Lifestyle modifications

Current U.S. and European guidelines are mostly focused on athletes recommending they return to competitive sports only after symptoms are resolved and diagnostic tests are normalized (1,73). A minimal restriction of 3 months has been defined (1). The detrimental effects of exercise-induced tachycardia and shear stress on the pericardium are thought to worsen inflammation, and the inflammation-related increased blood flow to the pericardium may favor oxidative stress (74). Genetic variations may also account for worsening inflammation from exercise in predisposed individuals (75). Expert opinions recommend that patients with pericardial LGE and/or elevated inflammatory markers be restricted for intense exercise. A heart rate below 100 beats/min with exertion is also recommended (76).

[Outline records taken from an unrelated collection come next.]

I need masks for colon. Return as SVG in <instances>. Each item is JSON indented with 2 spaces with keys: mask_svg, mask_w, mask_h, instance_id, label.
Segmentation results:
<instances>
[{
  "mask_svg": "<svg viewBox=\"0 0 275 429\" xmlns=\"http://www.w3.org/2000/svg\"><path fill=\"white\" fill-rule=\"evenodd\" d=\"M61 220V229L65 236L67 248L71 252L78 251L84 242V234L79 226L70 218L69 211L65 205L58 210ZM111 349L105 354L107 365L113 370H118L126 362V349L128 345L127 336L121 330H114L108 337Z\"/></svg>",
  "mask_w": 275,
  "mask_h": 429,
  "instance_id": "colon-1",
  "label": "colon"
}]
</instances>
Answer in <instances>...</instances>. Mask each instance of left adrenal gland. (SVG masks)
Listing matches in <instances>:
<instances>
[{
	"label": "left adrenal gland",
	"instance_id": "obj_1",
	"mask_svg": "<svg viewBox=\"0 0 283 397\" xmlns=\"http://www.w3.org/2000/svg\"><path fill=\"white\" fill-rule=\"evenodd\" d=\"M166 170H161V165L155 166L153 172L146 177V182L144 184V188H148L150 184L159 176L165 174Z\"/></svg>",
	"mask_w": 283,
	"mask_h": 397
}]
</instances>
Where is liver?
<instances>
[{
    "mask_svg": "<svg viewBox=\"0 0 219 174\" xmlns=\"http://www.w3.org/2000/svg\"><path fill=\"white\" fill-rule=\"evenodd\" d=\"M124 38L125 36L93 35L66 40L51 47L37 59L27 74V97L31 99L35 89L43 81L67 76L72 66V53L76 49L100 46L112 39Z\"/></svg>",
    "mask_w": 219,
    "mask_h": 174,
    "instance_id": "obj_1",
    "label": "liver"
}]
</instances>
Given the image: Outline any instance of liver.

Management of patients with myocardial involvement

Hospitalization is recommended in patients with myocardial involvement (1). In animal models of myocarditis, NSAIDs were shown to increase mortality (77,78). Accordingly, a lower dose of NSAIDs is suggested in these cases by the European Society of Cardiology guidelines (1), and NSAID safety was recently confirmed (79). Patients should avoid physical activity for at least 6 months.

Prognosis

The prognosis of pericarditis is essentially driven by the etiology. Idiopathic and viral pericarditis have an overall beneficial prognosis, but they can also be associated with a significant risk of recurrences (7). Purulent and neoplastic pericarditis often present with a different clinical course and reported mortality rates between 20% and 30% (67,80). Pericarditis with myocardial involvement has an overall favorable prognosis, with LV function normalization in about 90% of patients within 12 months and without an increased risk of death (27). Recurrent pericarditis is the most common and troublesome complication of acute pericarditis in clinical practice along with constrictive pericarditis and tamponade.

Recurrent Pericarditis

Epidemiology

Up to 30% of patients with an acute pericarditis experience a recurrence after an initial symptom-free period of 4 to 6 weeks (4), especially if not treated with colchicine (7).

Etiology

The etiology of recurrent pericarditis is presumed to be an immune-mediated phenomenon (10) related to an incomplete treatment of the disease rather than to a recurrent viral infection (81). This is supported by the time to event, the evidence of nonorgan-specific antibodies, and the good response to corticosteroid therapy (82). Factors associated with an increased risk of recurrences are female sex, previous corticosteroid use, and frequent prior recurrences (8,51,52).

Diagnosis

There are no clear differences regarding clinical presentation between acute and recurrent pericarditis. However, a symptom-free interval of 4 to 6 weeks and evidence of new pericardial inflammation are needed for the diagnosis.

Treatment

Colchicine

A meta-analysis of 5 controlled clinical trials studies in patients with recurrent pericarditis showed a remarkable reduction in recurrences with colchicine (51,83,84). In Table 3, 3 studies are shown supporting the efficacy of colchicine in recurrences.

Corticosteroids

Corticosteroids at low doses (0.2 to 0.5 mg/kg) are often used and associate with a high treatment success rate, although a significant number of patients becomes corticosteroid-dependent (51,62,85).

IL-1 blockers

IL-1 blockade with anakinra is beneficial for the treatment of recurrent pericarditis (63,86,87), as shown by several case series and the randomized controlled AIRTRIP (Anakinra-Treatment of Recurrent Idiopathic Pericarditis) trial (63,87). The AIRTRIP trial included patients with recurrent pericarditis resistant to colchicine and dependent on corticosteroid therapy, who received anakinra for 60 days followed by randomization to either anakinra 100 mg daily or placebo for an additional 6 months. A statistical difference in benefit in the anakinra group compared with placebo was found without any increase in the risk of serious infections (88). The main advantages of the drug are a rapid onset of effect and the capability of a quick withdrawal of corticosteroids. The potential disadvantages include a long duration of therapy and higher costs. A 24-week follow-up phase 2 study with rilonacept, a recombinant chimeric fusion protein acting as a trap for IL-1α and IL-1β in 16 patients with recurrent pericarditis and full medical therapy showed a decrease in both chest pain and CRP levels after the first injection (89).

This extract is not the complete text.